Says Kimi Lee, director of the Los Angeles-based Garment Workers Center, “Although it’s hard to know for sure, 80,000 job losses are predicted in the U.S. [from those inside the textile industry]. Because of [quotas], the MFA made large companies spread out their production.  Once Bangladesh hit their 10,000th pair of pants, for example, you would have to go somewhere else to get your pants made. With quotas gone, the companies would be able to find the country with the lowest wages to produce there.” 

Unexpectedly, however, in the last 30 years, the quota system also resulted in positive growth for developing nations. This quota system forced buyers, including large retailers like J.C. Penney, the Gap, Wal-Mart, and Ralph Lauren, to purchase textiles and ready-made garments from a long list of countries. This allowed developing nations, such as Bangladesh, to build up their garment industries. In Bangladesh, one-third of the country’s industrial workforce now works in the garment industry, which accounts for 75 percent of all its exports. The country is expected to lose nearly a million jobs as a result of MFA’s termination. 

In a September 2004 report on the MFA by the National Labor Committee (a sweatshop workers advocacy group), Gary Ross, vice president of worldwide operations for Liz Claiborne, asked, “Would we be in 35 countries if quotas didn’t exist? We’d probably be in as few as 10 or 15.” 

Law Of The Jungle 

P redictions from experts about the impact of the MFA’s termination paint a wide range of scenarios. Many predict that China—with the world’s largest work force, and some of its lowest wages—will control nearly half the global apparel market within ten years. 

In the same report, J.C. Penney’s purchasing department president, Peter McGrath, described the post-quota trade environment as “the law of the jungle: only the strongest will survive.” Increased competition is expected to drive down prices, which could potentially drive down wages as a result. 

After learning that Bangladesh asked the WTO to review the quota eliminations and its impact on poor nations, J.C. Penney threatened to pull work from the country if the request was not withdrawn. Said McGrath, “We will have to question our business relationship with our partners if they continue to act like this.

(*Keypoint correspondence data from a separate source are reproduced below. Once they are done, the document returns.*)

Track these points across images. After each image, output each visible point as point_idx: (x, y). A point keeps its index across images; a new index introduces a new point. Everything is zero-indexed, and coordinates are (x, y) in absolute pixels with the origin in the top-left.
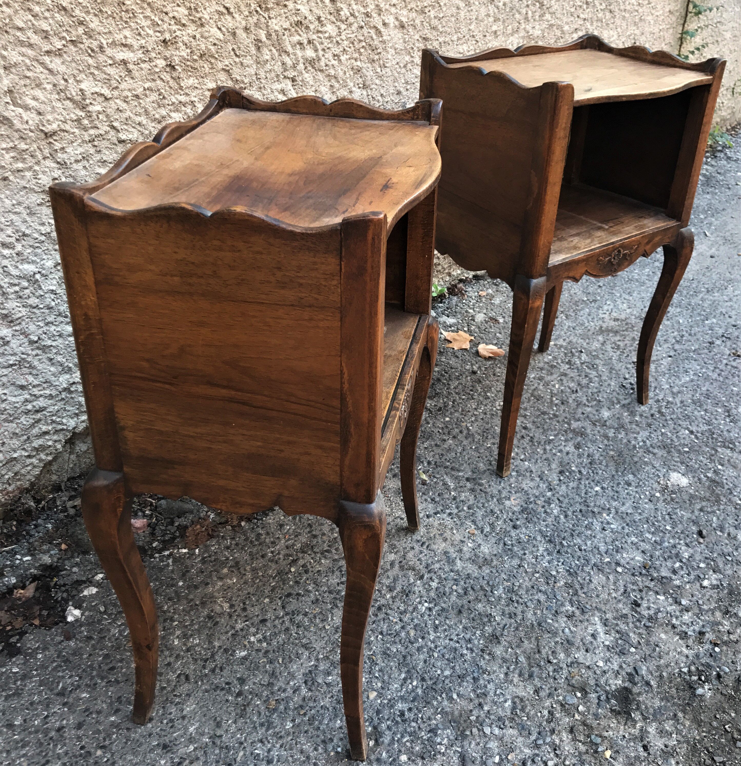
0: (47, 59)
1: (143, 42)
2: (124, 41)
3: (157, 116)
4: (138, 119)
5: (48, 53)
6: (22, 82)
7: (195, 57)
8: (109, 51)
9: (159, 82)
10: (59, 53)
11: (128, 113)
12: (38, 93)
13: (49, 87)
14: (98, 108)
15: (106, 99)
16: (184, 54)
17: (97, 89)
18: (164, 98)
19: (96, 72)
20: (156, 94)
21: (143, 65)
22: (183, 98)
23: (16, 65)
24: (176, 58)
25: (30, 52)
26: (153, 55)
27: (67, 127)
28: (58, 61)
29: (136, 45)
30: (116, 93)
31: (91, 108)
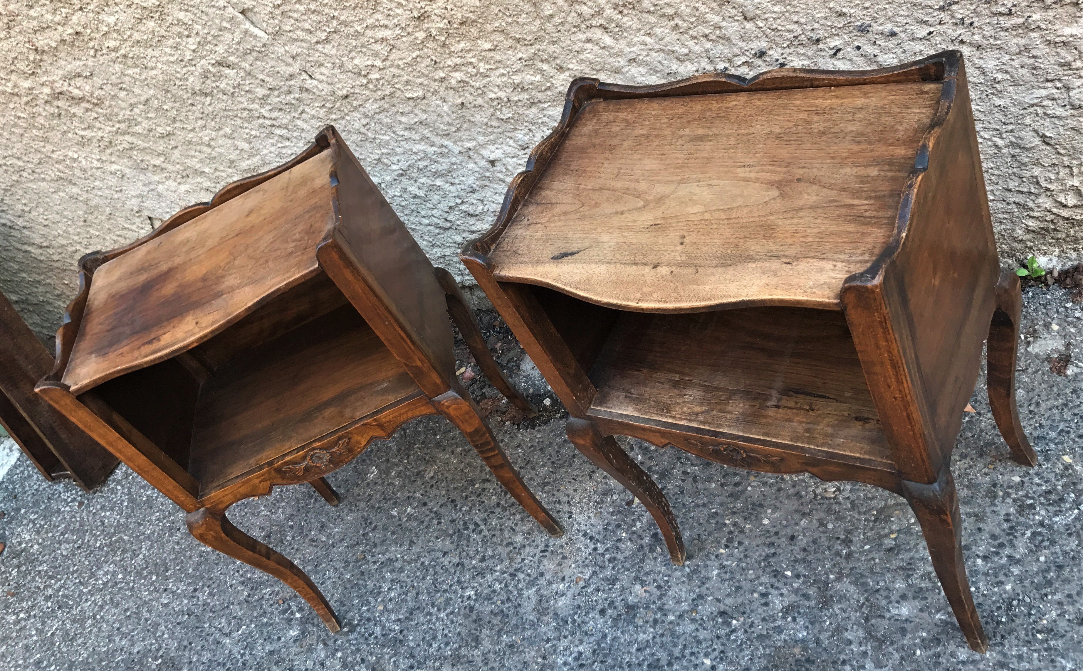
0: (319, 47)
1: (396, 21)
2: (377, 23)
3: (437, 77)
4: (419, 81)
5: (318, 43)
6: (308, 65)
7: (455, 26)
8: (369, 33)
9: (426, 50)
10: (327, 41)
11: (405, 78)
12: (323, 70)
13: (329, 65)
14: (377, 76)
15: (380, 69)
16: (441, 25)
17: (369, 63)
18: (436, 62)
19: (364, 50)
20: (429, 60)
21: (404, 39)
22: (458, 61)
23: (297, 55)
24: (433, 30)
25: (304, 45)
26: (410, 30)
27: (357, 91)
28: (328, 46)
29: (390, 24)
30: (388, 63)
31: (370, 76)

We can’t go back without causing major disruption to U.S. importers, so we are talking tough to people who want to bring up any issue at all.”

The U.S. International Trade Commission predicts that South Africa, the Philippines, Malaysia, and Indonesia will all lose out post- MFA. The International Monetary Fund adds Mexico and Thailand to that list. 

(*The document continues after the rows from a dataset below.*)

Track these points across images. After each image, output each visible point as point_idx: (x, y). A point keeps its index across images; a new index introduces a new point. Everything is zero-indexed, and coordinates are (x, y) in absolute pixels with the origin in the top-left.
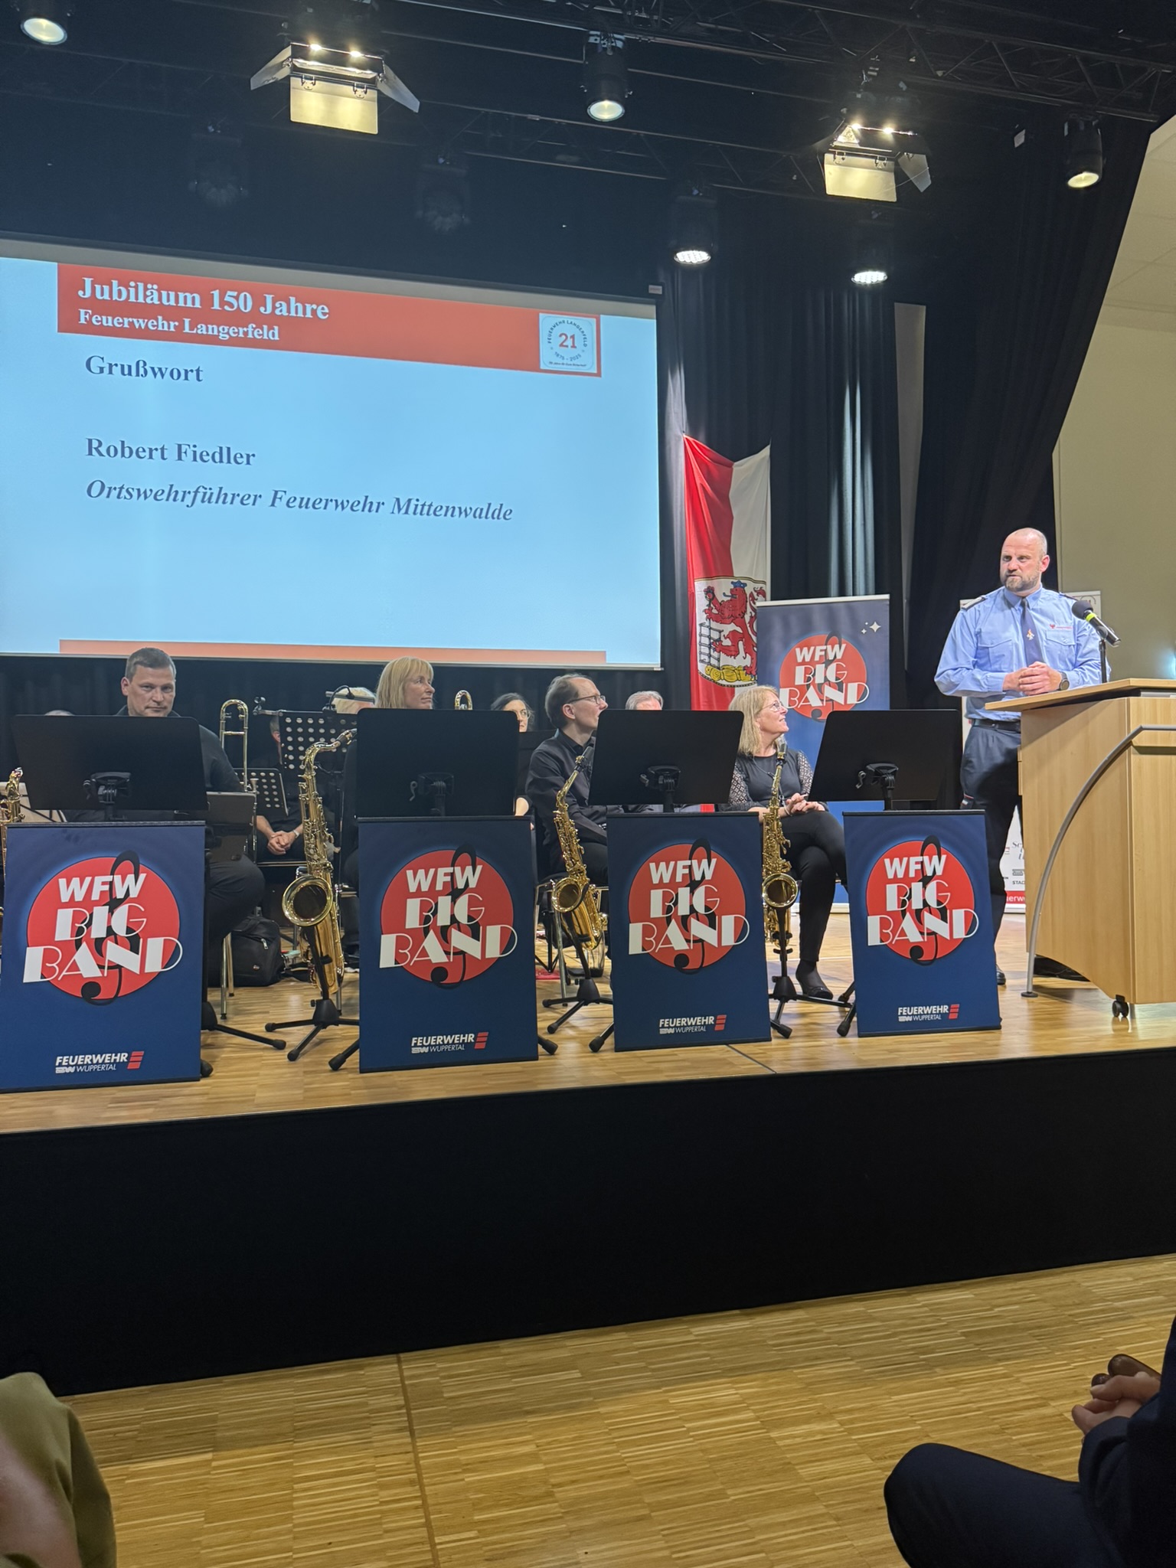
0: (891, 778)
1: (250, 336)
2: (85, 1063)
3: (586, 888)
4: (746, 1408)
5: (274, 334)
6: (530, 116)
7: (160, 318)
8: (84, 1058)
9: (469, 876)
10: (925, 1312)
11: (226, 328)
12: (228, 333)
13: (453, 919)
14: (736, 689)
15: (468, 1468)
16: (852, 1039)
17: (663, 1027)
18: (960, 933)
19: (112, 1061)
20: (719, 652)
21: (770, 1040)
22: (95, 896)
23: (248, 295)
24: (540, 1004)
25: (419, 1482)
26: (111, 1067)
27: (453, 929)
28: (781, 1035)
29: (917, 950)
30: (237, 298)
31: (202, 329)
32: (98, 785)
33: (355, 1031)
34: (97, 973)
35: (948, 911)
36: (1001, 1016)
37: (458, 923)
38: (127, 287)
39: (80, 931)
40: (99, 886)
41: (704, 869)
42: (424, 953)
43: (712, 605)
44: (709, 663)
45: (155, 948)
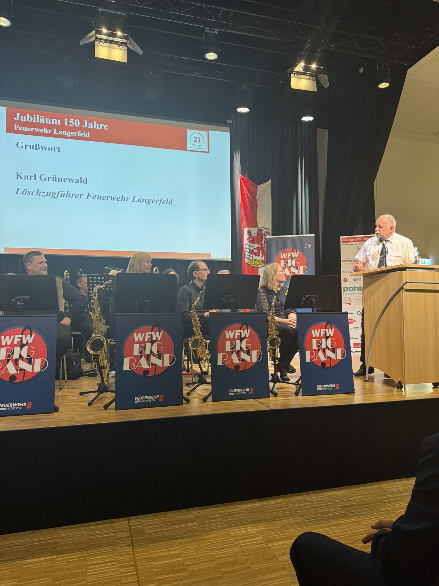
0: (314, 300)
1: (79, 135)
2: (10, 406)
3: (202, 341)
4: (260, 536)
5: (88, 135)
6: (184, 58)
7: (45, 128)
8: (10, 405)
9: (157, 336)
10: (327, 499)
11: (70, 132)
12: (70, 134)
13: (151, 351)
14: (259, 268)
15: (153, 559)
16: (300, 397)
17: (230, 392)
18: (339, 357)
19: (20, 406)
20: (253, 254)
21: (270, 397)
22: (15, 343)
23: (78, 121)
24: (184, 385)
25: (135, 565)
26: (20, 408)
27: (151, 356)
28: (274, 395)
29: (324, 363)
30: (74, 121)
31: (61, 133)
32: (17, 301)
33: (113, 395)
34: (15, 372)
35: (335, 349)
36: (355, 388)
37: (153, 353)
38: (33, 116)
39: (9, 356)
40: (17, 339)
41: (246, 333)
42: (140, 365)
43: (250, 237)
44: (249, 259)
45: (38, 362)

What is left of the U.S. garment industry also stands to take a big hit. Since 1994, the U.S. has lost 800,000 textile and apparel jobs— 350,000 of those lost in the last 4 years. In September 2004 the New York Times reported that the U. S. might lose 600,000 more jobs due to the expiration of quotas if motions for protection were not made. 

UNITE HERE, the union representing garment workers, among others, has joined a garment industry-labor lobby to adopt restrictions on imports. So far, the Bush administration has approved safeguards for bras and socks. 

Erosion Of Standards 

O thers worry that the new, unfettered trade environment in the apparel industry will undermine the modest but important gains won by garment workers worldwide. 

Cambodia, for example, has high labor standards, union representation, and wages that were increased as the result of a strike in 2000. Cambodia’s garment factories provide overtime pay, union representation, and bathroom breaks. Its garments have an International Labor Organization seal of approval indicating that they were manufactured in factories in compliance with fair labor standards. 

In a post-quota world, however, employers in Cambodia, as well as Mexico and Central America, may point to China as a way to claim that current wages, however meager—as well as other costly expenses such as union representation, overtime pay, and bathroom breaks—are one more thing they can’t afford in a highly competitive industry made even more cutthroat. 

India and Vietnam are also expected to gain a large share of the apparel market, for the same reasons as China: raw materials, cheap labor, weak or nonexistent unions, and a vertically-integrated apparel industry that allows them to manufacture their own textiles.